Кадыров просто приехал в школу, зашел на урок, ему понравилось, он учительнице тыщу долларов на стол положил и ушел.

На двери в учительскую висит ватман с днями рождения учителей в этом месяце. На белом листе размашистыми узорами синего цвета выписаны имена и числа. В низком кресле у шкафа сидит маленькая Римма Алимбековна. Ее мутно-коричневые волосы похожи на потрепанную губку. Повернув голову к окну, она, зажмурив глаза и крепко сжав узкие губы, спокойно спит.

В кабинет заходит завуч. Она разворачивает белый рулон и вешает его на лист. «Внимание! Всем учителям школы до конца месяца срочно пройти ФЛЮРО!»

— Это что такое? — в бледно-розовом свитере Светлана Федоровна пьет чай.

— Ромео и Джульетта, — отвечает завуч.

— Алла-а-ах! Любофь?

— Любоф, — говорит завуч.

— Седьмому классу, Диана, любофь не давай! — хрипло говорит Светлана Федоровна.

— Как у вас Олег по математике? — спрашиваю ее.

— Олег хорошо довольно-таки. Только он пропустил много.

— Он у вас тоже молчит?

— Олег? Да, он молчаливый.

— У них похороны недавно были, — как во сне, говорит Римма Алимбековна. Ее маленькое морщинистое лицо будто исшито нитью. — У него брата в перестрелке убили.

***

Раздаю новый тест: привести примеры из литературы на определенные темы.

— Че такое шовинизм? — кричит Георгий. Он отсел на две парты дальше.

— Это почти то же, что и национализм, — отвечаю.

— Лермонтов тогда, — говорит он и опускает рыжую голову к листу.

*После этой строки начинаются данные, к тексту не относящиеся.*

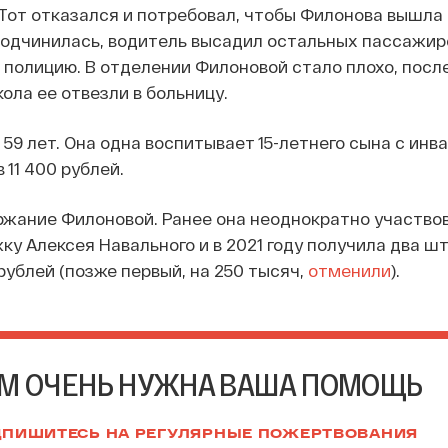
 Тот отказался и потребовал, чтобы Филонова вышла 
подчинилась, водитель высадил остальных пассажир
в полицию. В отделении Филоновой стало плохо, посл
ола ее отвезли в больницу.
59 лет. Она одна воспитывает 15-летнего сына с ин
 11 400 рублей.
ржание Филоновой. Ранее она неоднократно участвов
ку Алексея Навального и в 2021 году получила два ш
рублей (позже первый, на 250 тысяч,
отменили
).
М ОЧЕНЬ НУЖНА ВАША ПОМОЩЬ
ПИШИТЕСЬ НА РЕГУЛЯРНЫЕ ПОЖЕРТВОВАНИЯ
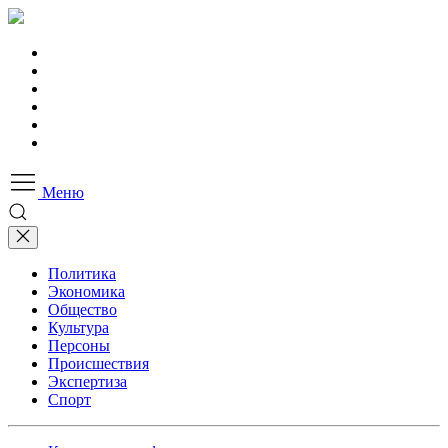
Меню
Политика
Экономика
Общество
Культура
Персоны
Происшествия
Экспертиза
Спорт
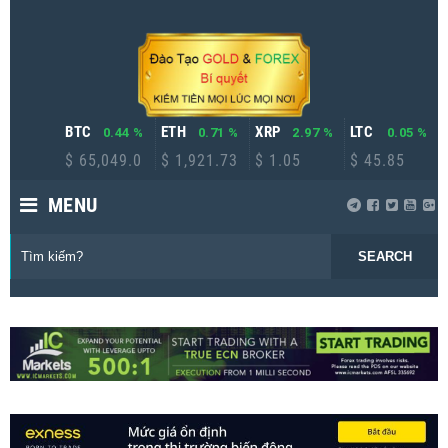
BTC
ETH
XRP
LTC
0.44 %
0.71 %
2.97 %
0.05 %
$ 65,049.0
$ 1,921.73
$ 1.05
$ 45.85
MENU
SEARCH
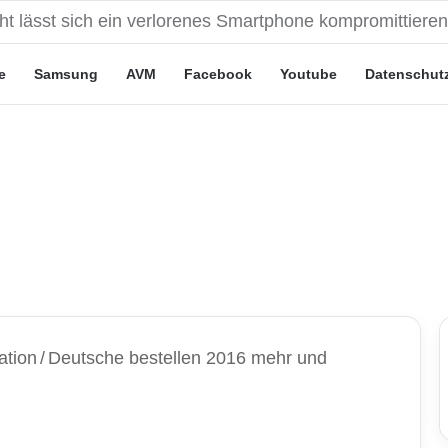
eute“-Tarife: Marketing-Trick oder echte Vorteile?
e
Samsung
AVM
Facebook
Youtube
Datenschut
ation
/
Deutsche bestellen 2016 mehr und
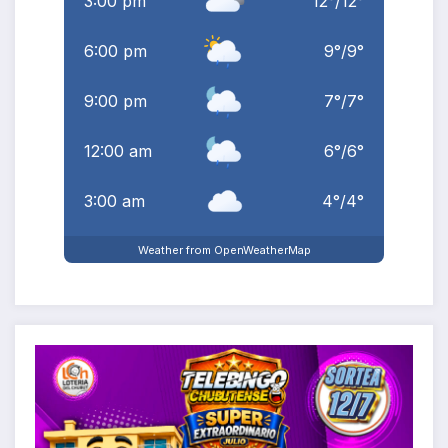
3:00 pm
12
°
/
12
°
6:00 pm
9
°
/
9
°
9:00 pm
7
°
/
7
°
12:00 am
6
°
/
6
°
3:00 am
4
°
/
4
°
Weather from OpenWeatherMap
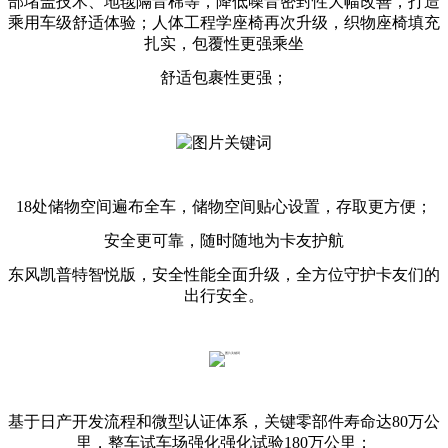
部堵盖技术、地毯隔音棉等，降低噪音密封性大幅改善，打造
乘用车级舒适体验；人体工程学座椅再次升级，织物座椅填充
扎实，包覆性更强乘坐
舒适包裹性更强；
18处储物空间遍布全车，储物空间贴心设置，存取更方便；
安全更可靠，随时随地为卡友护航
东风凯普特智悦版，安全性能全面升级，全方位守护卡友们的
出行安全。
基于日产开发流程和微型认证体系，关键零部件寿命达80万公
里，整车试车场强化强化试验180万公里；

— Что такое скоропостижная смерть? — спрашивают за спиной. — Это когда раньше времени?

— Да.

— А авторов можно не писать?

— Если не помнишь — не пиши, — я оборачиваюсь к мальчику с пухлыми щеками.

— Не-е-е… Мне просто лень, — говорит Дзгоев.

Весь класс сидит, согнувшись и склонив к партам головы так, что я вижу только длинную линию их плеч и затылки. Так они похожи на карликов.

— А вы читали «Судьбу человека»? — спрашиваю у двух девочек на второй парте, увидев запись в их листе.

— Ну да, — одна из них упирается глазами в стол, будто ослепла.

— Кто автор?

— Андрей Соколов, — с последней парты кричит Гузитаев. Самый маленький десятиклассник, живущий словно на батарейках.

— Шолохов! — оборачивается Дзгоев. — Вы больные, что ли?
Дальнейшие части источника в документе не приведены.